= Beginning of Section =

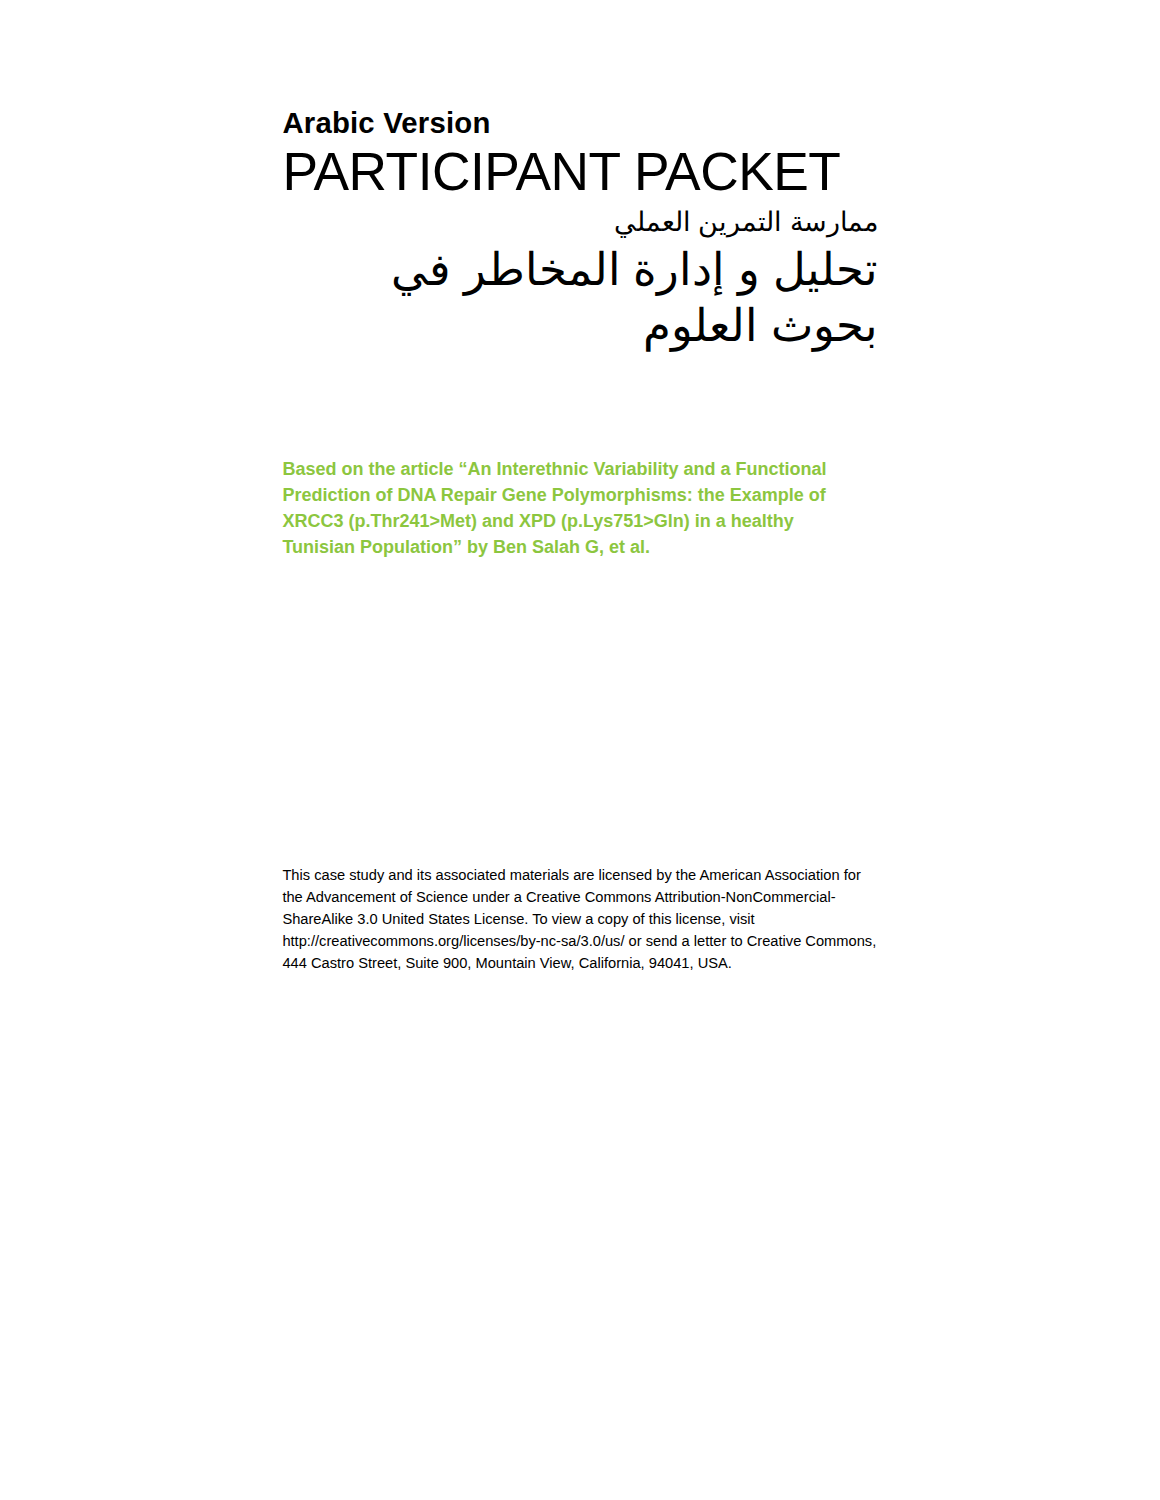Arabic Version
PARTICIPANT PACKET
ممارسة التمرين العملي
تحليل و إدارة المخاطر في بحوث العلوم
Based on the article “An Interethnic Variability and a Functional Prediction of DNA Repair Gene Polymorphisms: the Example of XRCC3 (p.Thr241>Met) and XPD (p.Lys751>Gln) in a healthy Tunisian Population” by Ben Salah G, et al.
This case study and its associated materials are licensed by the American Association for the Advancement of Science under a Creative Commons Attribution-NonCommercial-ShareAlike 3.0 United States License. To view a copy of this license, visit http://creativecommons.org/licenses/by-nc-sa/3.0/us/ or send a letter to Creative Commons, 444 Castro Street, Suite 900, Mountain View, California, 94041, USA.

= End of Section =
= Beginning of Section =

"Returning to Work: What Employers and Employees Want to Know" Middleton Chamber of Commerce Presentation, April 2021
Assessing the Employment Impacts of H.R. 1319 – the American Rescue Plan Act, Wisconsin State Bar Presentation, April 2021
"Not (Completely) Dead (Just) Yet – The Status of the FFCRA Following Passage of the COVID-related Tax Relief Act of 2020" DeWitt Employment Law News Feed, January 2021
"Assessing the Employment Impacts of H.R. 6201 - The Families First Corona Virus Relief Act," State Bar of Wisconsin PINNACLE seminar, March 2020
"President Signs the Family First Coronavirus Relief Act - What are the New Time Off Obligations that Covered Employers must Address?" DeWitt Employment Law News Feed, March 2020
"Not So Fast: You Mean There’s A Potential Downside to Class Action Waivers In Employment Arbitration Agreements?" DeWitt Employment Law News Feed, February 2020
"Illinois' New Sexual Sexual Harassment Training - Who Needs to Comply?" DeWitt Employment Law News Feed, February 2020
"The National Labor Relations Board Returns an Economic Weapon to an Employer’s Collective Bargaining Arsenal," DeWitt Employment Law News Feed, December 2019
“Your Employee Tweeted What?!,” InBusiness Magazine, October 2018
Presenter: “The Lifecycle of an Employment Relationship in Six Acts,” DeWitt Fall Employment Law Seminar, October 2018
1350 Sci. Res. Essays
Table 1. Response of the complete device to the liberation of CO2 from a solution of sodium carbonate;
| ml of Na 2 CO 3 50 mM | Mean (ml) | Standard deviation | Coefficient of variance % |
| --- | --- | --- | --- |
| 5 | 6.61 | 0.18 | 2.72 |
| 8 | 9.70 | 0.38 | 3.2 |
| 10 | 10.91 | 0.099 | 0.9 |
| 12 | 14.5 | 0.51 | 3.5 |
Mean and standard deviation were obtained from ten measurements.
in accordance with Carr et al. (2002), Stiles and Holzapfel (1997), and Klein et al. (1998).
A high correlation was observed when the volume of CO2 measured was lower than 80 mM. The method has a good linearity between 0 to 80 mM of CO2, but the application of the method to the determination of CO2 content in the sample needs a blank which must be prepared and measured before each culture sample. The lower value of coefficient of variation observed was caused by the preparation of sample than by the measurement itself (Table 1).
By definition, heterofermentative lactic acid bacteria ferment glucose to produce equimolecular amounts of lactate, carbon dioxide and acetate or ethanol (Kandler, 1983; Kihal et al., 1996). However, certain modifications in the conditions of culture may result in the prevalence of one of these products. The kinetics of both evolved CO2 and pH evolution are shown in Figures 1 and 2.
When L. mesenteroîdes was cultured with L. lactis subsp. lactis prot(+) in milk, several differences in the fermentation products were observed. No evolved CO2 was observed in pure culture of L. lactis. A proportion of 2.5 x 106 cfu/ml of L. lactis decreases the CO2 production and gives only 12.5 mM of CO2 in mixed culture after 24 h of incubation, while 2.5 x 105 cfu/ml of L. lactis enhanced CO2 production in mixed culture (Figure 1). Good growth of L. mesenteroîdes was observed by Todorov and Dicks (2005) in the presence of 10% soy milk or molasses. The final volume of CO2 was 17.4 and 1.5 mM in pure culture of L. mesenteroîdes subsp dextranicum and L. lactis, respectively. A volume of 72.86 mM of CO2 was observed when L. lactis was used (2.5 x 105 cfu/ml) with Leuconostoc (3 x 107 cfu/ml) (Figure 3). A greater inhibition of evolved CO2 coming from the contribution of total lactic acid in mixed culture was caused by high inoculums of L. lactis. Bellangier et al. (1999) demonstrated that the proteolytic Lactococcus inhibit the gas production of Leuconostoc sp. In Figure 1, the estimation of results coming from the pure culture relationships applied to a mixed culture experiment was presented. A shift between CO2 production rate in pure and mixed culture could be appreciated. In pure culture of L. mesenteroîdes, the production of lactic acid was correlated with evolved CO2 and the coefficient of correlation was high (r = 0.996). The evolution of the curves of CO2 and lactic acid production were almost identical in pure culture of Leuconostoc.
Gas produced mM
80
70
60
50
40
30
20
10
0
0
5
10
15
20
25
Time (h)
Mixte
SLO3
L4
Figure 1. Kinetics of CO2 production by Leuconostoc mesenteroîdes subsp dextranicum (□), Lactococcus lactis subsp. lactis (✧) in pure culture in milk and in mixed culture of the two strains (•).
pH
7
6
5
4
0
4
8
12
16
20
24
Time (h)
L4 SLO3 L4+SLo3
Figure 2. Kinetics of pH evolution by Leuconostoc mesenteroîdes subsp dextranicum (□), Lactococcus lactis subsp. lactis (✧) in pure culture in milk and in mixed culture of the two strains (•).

= End of Section =
= Beginning of Section =

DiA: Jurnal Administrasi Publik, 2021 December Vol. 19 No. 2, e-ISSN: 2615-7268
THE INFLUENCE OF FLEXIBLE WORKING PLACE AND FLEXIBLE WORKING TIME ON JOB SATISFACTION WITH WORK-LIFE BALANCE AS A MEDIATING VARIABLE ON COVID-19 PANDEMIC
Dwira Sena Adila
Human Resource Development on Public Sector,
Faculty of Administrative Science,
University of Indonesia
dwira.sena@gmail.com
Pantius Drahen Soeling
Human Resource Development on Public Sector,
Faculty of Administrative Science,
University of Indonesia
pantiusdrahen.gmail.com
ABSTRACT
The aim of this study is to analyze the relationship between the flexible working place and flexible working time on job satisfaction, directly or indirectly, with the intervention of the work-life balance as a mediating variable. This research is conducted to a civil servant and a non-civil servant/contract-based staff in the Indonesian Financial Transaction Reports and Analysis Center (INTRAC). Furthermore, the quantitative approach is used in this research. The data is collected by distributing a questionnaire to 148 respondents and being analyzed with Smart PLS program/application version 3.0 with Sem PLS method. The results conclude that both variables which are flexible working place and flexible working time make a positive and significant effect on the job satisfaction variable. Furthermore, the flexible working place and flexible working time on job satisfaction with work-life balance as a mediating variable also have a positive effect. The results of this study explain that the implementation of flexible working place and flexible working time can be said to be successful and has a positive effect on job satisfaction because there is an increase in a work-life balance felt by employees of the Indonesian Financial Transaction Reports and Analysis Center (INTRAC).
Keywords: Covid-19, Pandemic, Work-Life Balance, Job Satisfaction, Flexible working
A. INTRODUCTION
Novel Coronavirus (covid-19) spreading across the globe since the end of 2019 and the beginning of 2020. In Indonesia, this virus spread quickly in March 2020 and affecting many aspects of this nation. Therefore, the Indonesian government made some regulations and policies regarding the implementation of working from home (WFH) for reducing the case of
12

= End of Section =

§ **EXERCISE PROMPT**
Give the number of lines above that include "What". Write nothing else.

§ **EXERCISE SOLUTION**
3